Data under study Start Marker
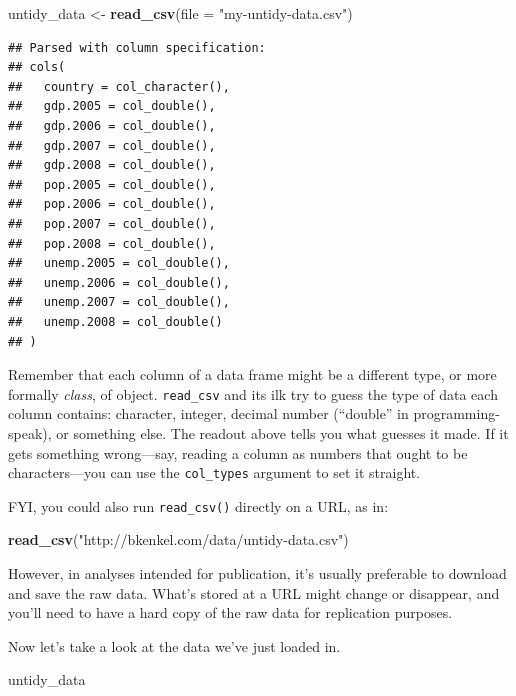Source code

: \documentclass[
  12pt,
  oneside,openany]{book}
\newenvironment{Shaded}{\begin{snugshade}}{\end{snugshade}}
\newcommand{\DataTypeTok}[1]{\textcolor[rgb]{0.13,0.29,0.53}{#1}}
\newcommand{\KeywordTok}[1]{\textcolor[rgb]{0.13,0.29,0.53}{\textbf{#1}}}
\newcommand{\NormalTok}[1]{#1}
\newcommand{\StringTok}[1]{\textcolor[rgb]{0.31,0.60,0.02}{#1}}
\begin{document}
\begin{Shaded}
\begin{Highlighting}[]
\NormalTok{untidy\_data <{-}}\StringTok{ }\KeywordTok{read\_csv}\NormalTok{(}\DataTypeTok{file =} \StringTok{"my{-}untidy{-}data.csv"}\NormalTok{)}
\end{Highlighting}
\end{Shaded}

\begin{verbatim}
## Parsed with column specification:
## cols(
##   country = col_character(),
##   gdp.2005 = col_double(),
##   gdp.2006 = col_double(),
##   gdp.2007 = col_double(),
##   gdp.2008 = col_double(),
##   pop.2005 = col_double(),
##   pop.2006 = col_double(),
##   pop.2007 = col_double(),
##   pop.2008 = col_double(),
##   unemp.2005 = col_double(),
##   unemp.2006 = col_double(),
##   unemp.2007 = col_double(),
##   unemp.2008 = col_double()
## )
\end{verbatim}

Remember that each column of a data frame might be a different type, or more formally \emph{class}, of object. \texttt{read\_csv} and its ilk try to guess the type of data each column contains: character, integer, decimal number (``double'' in programming-speak), or something else. The readout above tells you what guesses it made. If it gets something wrong---say, reading a column as numbers that ought to be characters---you can use the \texttt{col\_types} argument to set it straight.

FYI, you could also run \texttt{read\_csv()} directly on a URL, as in:

\begin{Shaded}
\begin{Highlighting}[]
\KeywordTok{read\_csv}\NormalTok{(}\StringTok{"http://bkenkel.com/data/untidy{-}data.csv"}\NormalTok{)}
\end{Highlighting}
\end{Shaded}

However, in analyses intended for publication, it's usually preferable to download and save the raw data. What's stored at a URL might change or disappear, and you'll need to have a hard copy of the raw data for replication purposes.

Now let's take a look at the data we've just loaded in.

\begin{Shaded}
\begin{Highlighting}[]
\NormalTok{untidy\_data}
\end{Highlighting}
\end{Shaded}
\end{document}
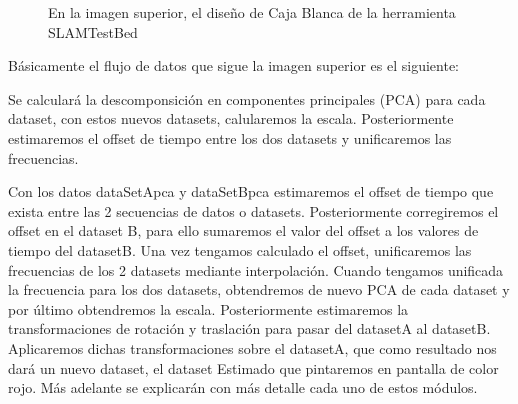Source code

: \begin{figure}[H]
\begin{center}
\hspace{0.5cm}
\end{center}
\caption{ En la imagen superior, el diseño de Caja Blanca de la herramienta SLAMTestBed }
\end{figure}

Básicamente el flujo de datos que sigue la imagen superior es el siguiente:

Se calculará la descomponsición en componentes principales (PCA) para cada dataset, con estos nuevos datasets, calularemos la escala. Posteriormente estimaremos el offset de tiempo entre los dos datasets y unificaremos las frecuencias. 

Con los datos dataSetApca y dataSetBpca estimaremos el offset de tiempo que exista entre las 2 secuencias de datos o datasets. Posteriormente corregiremos el offset en el dataset B, para ello sumaremos el valor del offset a los valores de tiempo del datasetB. Una vez tengamos calculado el offset, unificaremos las frecuencias de los 2 datasets mediante interpolación. Cuando tengamos unificada la frecuencia para los dos datasets, obtendremos de nuevo PCA de cada dataset y por último obtendremos la escala.
Posteriormente estimaremos  la transformaciones de rotación y traslación para pasar del datasetA al datasetB. Aplicaremos dichas transformaciones sobre el datasetA, que como resultado nos dará un nuevo dataset, el dataset Estimado que pintaremos en pantalla de color rojo.
Más adelante se explicarán con más detalle cada uno de estos módulos.



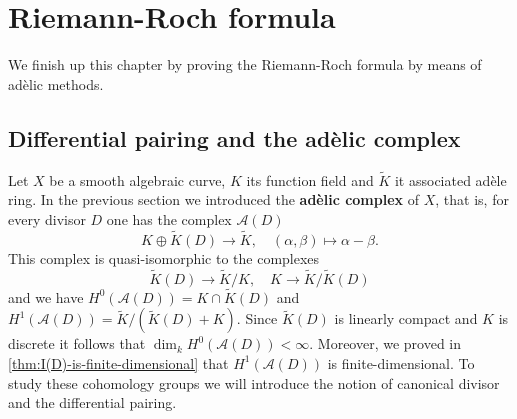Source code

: \section{Riemann-Roch formula}
We finish up this chapter by proving the Riemann-Roch formula by means of adèlic methods. 

\subsection{Differential pairing and the adèlic complex}
Let $X$ be a smooth algebraic curve, $K$ its function field and $\widetilde{K}$ it associated adèle ring. In the previous section we introduced the \textbf{adèlic complex} of $X$, that is, for every divisor $D$ one has the complex $\mathcal{A}(D)$ 
\[
	K\oplus \widetilde{K}(D) \to \widetilde{K}, \quad (\alpha,\beta) \mapsto \alpha - \beta.
\]
This complex is quasi-isomorphic to the complexes
\[
	\widetilde{K}(D) \to \widetilde{K}/K, \quad K\to \widetilde{K}/\widetilde{K}(D)
\]
and we have $H^{0}(\mathcal{A}(D)) = K \cap \widetilde{K}(D)$ and $H^{1}(\mathcal{A}(D)) = \widetilde{K}/(\widetilde{K}(D) + K)$. Since $\widetilde{K}(D)$ is linearly compact and $K$ is discrete it follows that $\dim_{k}H^{0}(\mathcal{A}(D)) < \infty$. Moreover, we proved in \cref{thm:I(D)-is-finite-dimensional} that $H^{1}(\mathcal{A}(D))$ is finite-dimensional. To study these cohomology groups we will introduce the notion of canonical divisor and the differential pairing.
\vspace{5mm}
Data under study End Marker
(Exercise aim): Now copy each line of the entries that mentions "unificaremos".

(Response area):
Se calculará la descomponsición en componentes principales (PCA) para cada dataset, con estos nuevos datasets, calularemos la escala. Posteriormente estimaremos el offset de tiempo entre los dos datasets y unificaremos las frecuencias. 
Con los datos dataSetApca y dataSetBpca estimaremos el offset de tiempo que exista entre las 2 secuencias de datos o datasets. Posteriormente corregiremos el offset en el dataset B, para ello sumaremos el valor del offset a los valores de tiempo del datasetB. Una vez tengamos calculado el offset, unificaremos las frecuencias de los 2 datasets mediante interpolación. Cuando tengamos unificada la frecuencia para los dos datasets, obtendremos de nuevo PCA de cada dataset y por último obtendremos la escala.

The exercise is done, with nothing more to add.